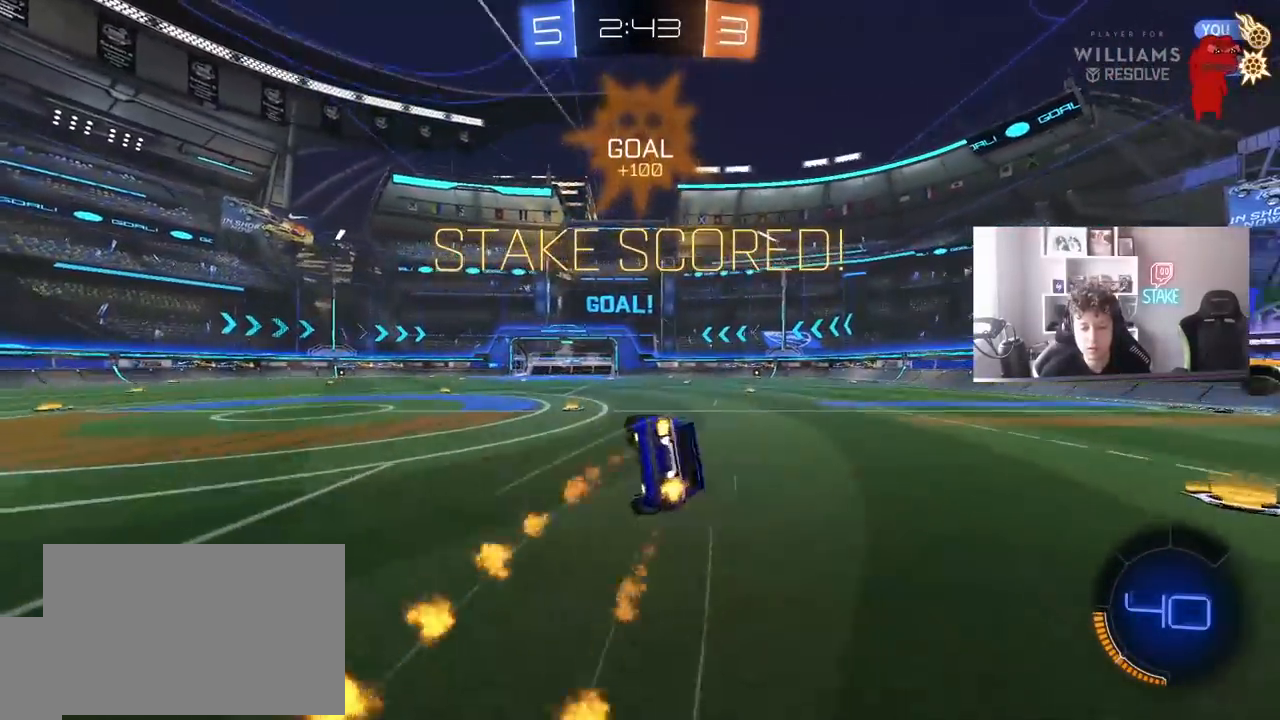
{"keys": ["d", "s", "shift"], "mouse": [], "events": [[33, "mouse_right", "up"], [83, "mouse_left", "up"], [233, "s", "up"], [267, "s", "down"]]}
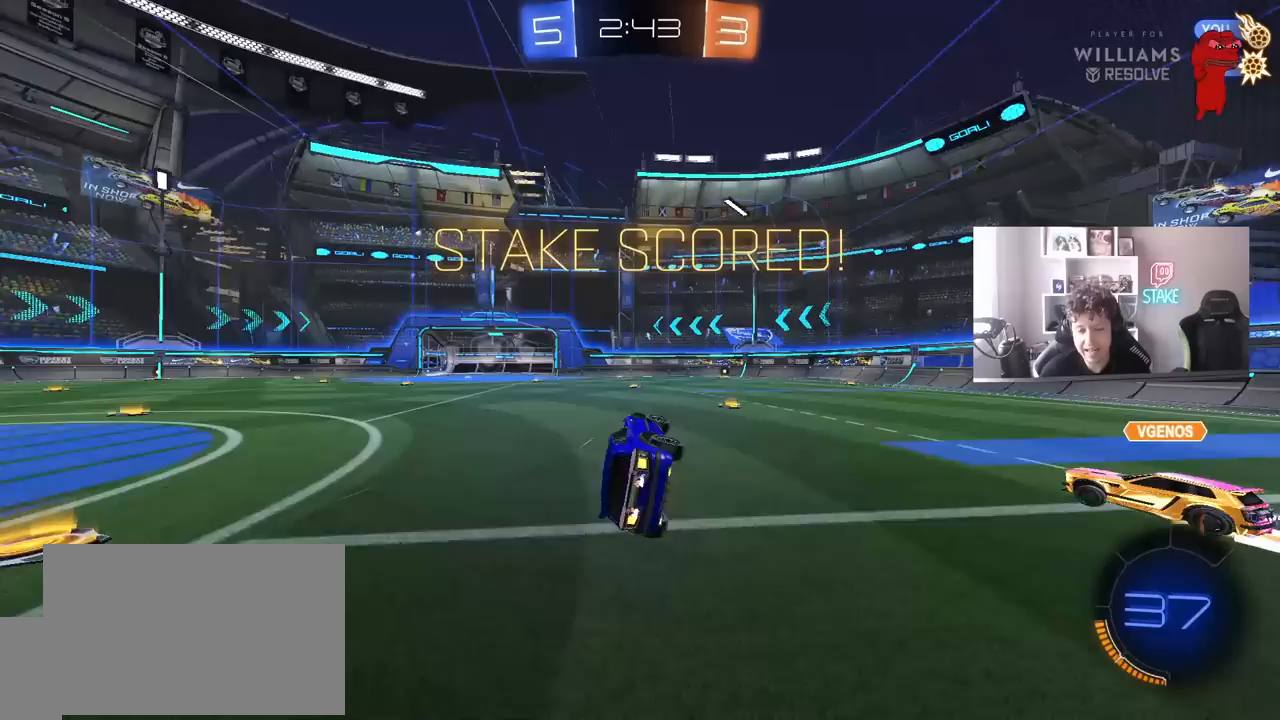
{"keys": ["w"], "mouse": ["left", "right"], "events": [[50, "s", "up"], [50, "shift", "up"], [100, "d", "up"], [283, "w", "down"], [333, "d", "down"], [383, "mouse_left", "down"], [433, "d", "up"], [467, "mouse_right", "down"]]}
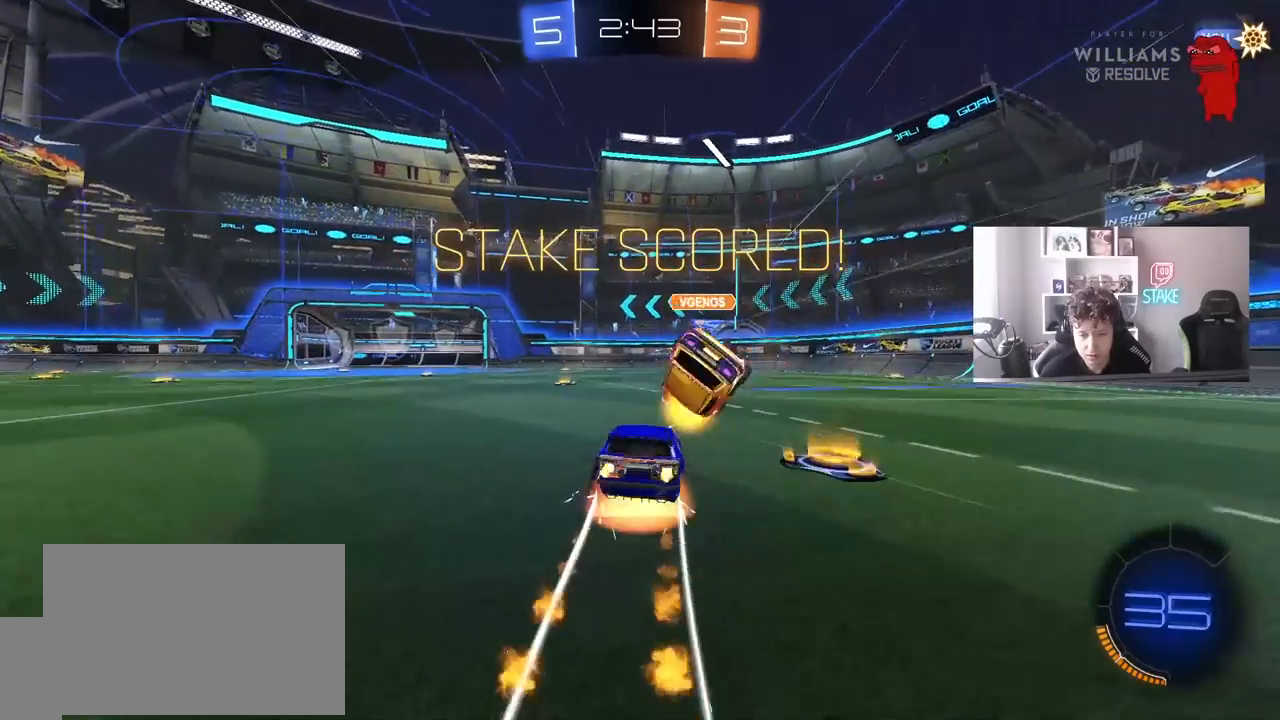
{"keys": ["d", "shift"], "mouse": [], "events": [[17, "d", "down"], [17, "shift", "down"], [67, "mouse_right", "up"], [117, "mouse_right", "down"], [217, "s", "down"], [217, "w", "up"], [300, "mouse_right", "up"], [450, "s", "up"], [483, "mouse_left", "up"]]}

====

#### [WHAT THE TASK REQUIRES]
Everything in the data except the pictures must be transcribed exactly.

#### [REPLY TO THE EXERCISE]
{"keys": ["d", "s", "shift"], "mouse": [], "events": [[33, "mouse_right", "up"], [83, "mouse_left", "up"], [233, "s", "up"], [267, "s", "down"]]}
{"keys": ["w"], "mouse": ["left", "right"], "events": [[50, "s", "up"], [50, "shift", "up"], [100, "d", "up"], [283, "w", "down"], [333, "d", "down"], [383, "mouse_left", "down"], [433, "d", "up"], [467, "mouse_right", "down"]]}
{"keys": ["d", "shift"], "mouse": [], "events": [[17, "d", "down"], [17, "shift", "down"], [67, "mouse_right", "up"], [117, "mouse_right", "down"], [217, "s", "down"], [217, "w", "up"], [300, "mouse_right", "up"], [450, "s", "up"], [483, "mouse_left", "up"]]}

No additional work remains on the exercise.